• _Task inputs_:
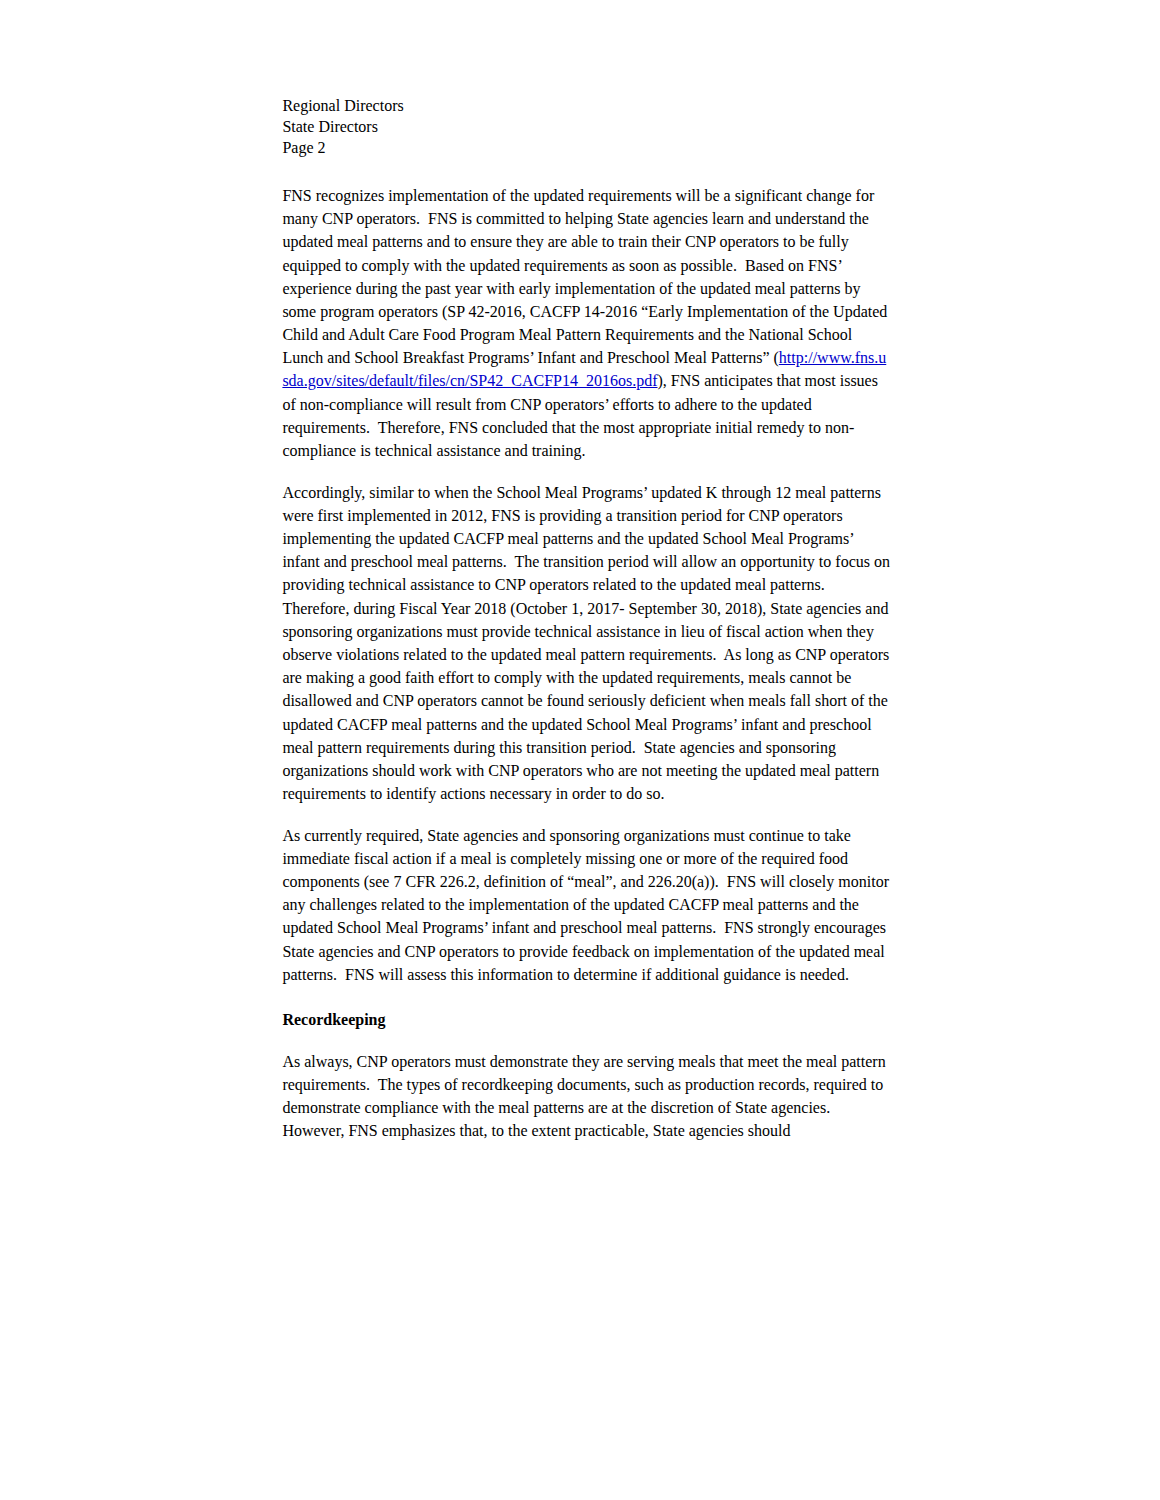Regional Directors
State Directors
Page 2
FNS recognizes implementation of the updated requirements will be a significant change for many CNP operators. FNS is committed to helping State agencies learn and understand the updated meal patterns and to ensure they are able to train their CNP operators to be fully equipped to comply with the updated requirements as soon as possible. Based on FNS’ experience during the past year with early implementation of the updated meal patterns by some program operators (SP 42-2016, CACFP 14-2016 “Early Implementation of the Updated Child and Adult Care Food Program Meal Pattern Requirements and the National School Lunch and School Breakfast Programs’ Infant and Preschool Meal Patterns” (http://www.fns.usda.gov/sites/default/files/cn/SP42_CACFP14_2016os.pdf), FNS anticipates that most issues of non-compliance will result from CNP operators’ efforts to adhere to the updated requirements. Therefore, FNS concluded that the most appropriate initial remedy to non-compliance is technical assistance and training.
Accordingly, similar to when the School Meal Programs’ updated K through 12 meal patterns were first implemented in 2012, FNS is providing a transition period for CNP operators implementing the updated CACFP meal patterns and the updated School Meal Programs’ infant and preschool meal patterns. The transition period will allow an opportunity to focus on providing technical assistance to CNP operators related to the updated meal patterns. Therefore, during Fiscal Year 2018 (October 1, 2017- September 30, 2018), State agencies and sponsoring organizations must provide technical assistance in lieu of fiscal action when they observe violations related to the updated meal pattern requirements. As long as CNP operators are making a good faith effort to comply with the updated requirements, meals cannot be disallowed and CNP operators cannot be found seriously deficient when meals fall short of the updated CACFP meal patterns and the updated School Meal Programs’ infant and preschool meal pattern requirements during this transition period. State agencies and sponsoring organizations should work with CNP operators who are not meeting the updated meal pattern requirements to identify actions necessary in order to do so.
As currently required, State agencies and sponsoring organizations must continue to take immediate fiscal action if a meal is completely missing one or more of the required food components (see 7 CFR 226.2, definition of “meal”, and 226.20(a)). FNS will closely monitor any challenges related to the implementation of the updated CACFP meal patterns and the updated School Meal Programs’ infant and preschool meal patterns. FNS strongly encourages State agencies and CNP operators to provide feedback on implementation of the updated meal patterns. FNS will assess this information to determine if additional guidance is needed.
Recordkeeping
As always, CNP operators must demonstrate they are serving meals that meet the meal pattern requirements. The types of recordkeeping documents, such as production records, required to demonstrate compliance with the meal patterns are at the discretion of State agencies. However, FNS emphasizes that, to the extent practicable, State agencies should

• _Your objective_:
Word for word, copy out each record; do not include pictures.

• _Response to this task_:
Regional Directors
State Directors
Page 2
FNS recognizes implementation of the updated requirements will be a significant change for many CNP operators. FNS is committed to helping State agencies learn and understand the updated meal patterns and to ensure they are able to train their CNP operators to be fully equipped to comply with the updated requirements as soon as possible. Based on FNS’ experience during the past year with early implementation of the updated meal patterns by some program operators (SP 42-2016, CACFP 14-2016 “Early Implementation of the Updated Child and Adult Care Food Program Meal Pattern Requirements and the National School Lunch and School Breakfast Programs’ Infant and Preschool Meal Patterns” (http://www.fns.usda.gov/sites/default/files/cn/SP42_CACFP14_2016os.pdf), FNS anticipates that most issues of non-compliance will result from CNP operators’ efforts to adhere to the updated requirements. Therefore, FNS concluded that the most appropriate initial remedy to non-compliance is technical assistance and training.
Accordingly, similar to when the School Meal Programs’ updated K through 12 meal patterns were first implemented in 2012, FNS is providing a transition period for CNP operators implementing the updated CACFP meal patterns and the updated School Meal Programs’ infant and preschool meal patterns. The transition period will allow an opportunity to focus on providing technical assistance to CNP operators related to the updated meal patterns. Therefore, during Fiscal Year 2018 (October 1, 2017- September 30, 2018), State agencies and sponsoring organizations must provide technical assistance in lieu of fiscal action when they observe violations related to the updated meal pattern requirements. As long as CNP operators are making a good faith effort to comply with the updated requirements, meals cannot be disallowed and CNP operators cannot be found seriously deficient when meals fall short of the updated CACFP meal patterns and the updated School Meal Programs’ infant and preschool meal pattern requirements during this transition period. State agencies and sponsoring organizations should work with CNP operators who are not meeting the updated meal pattern requirements to identify actions necessary in order to do so.
As currently required, State agencies and sponsoring organizations must continue to take immediate fiscal action if a meal is completely missing one or more of the required food components (see 7 CFR 226.2, definition of “meal”, and 226.20(a)). FNS will closely monitor any challenges related to the implementation of the updated CACFP meal patterns and the updated School Meal Programs’ infant and preschool meal patterns. FNS strongly encourages State agencies and CNP operators to provide feedback on implementation of the updated meal patterns. FNS will assess this information to determine if additional guidance is needed.
Recordkeeping
As always, CNP operators must demonstrate they are serving meals that meet the meal pattern requirements. The types of recordkeeping documents, such as production records, required to demonstrate compliance with the meal patterns are at the discretion of State agencies. However, FNS emphasizes that, to the extent practicable, State agencies should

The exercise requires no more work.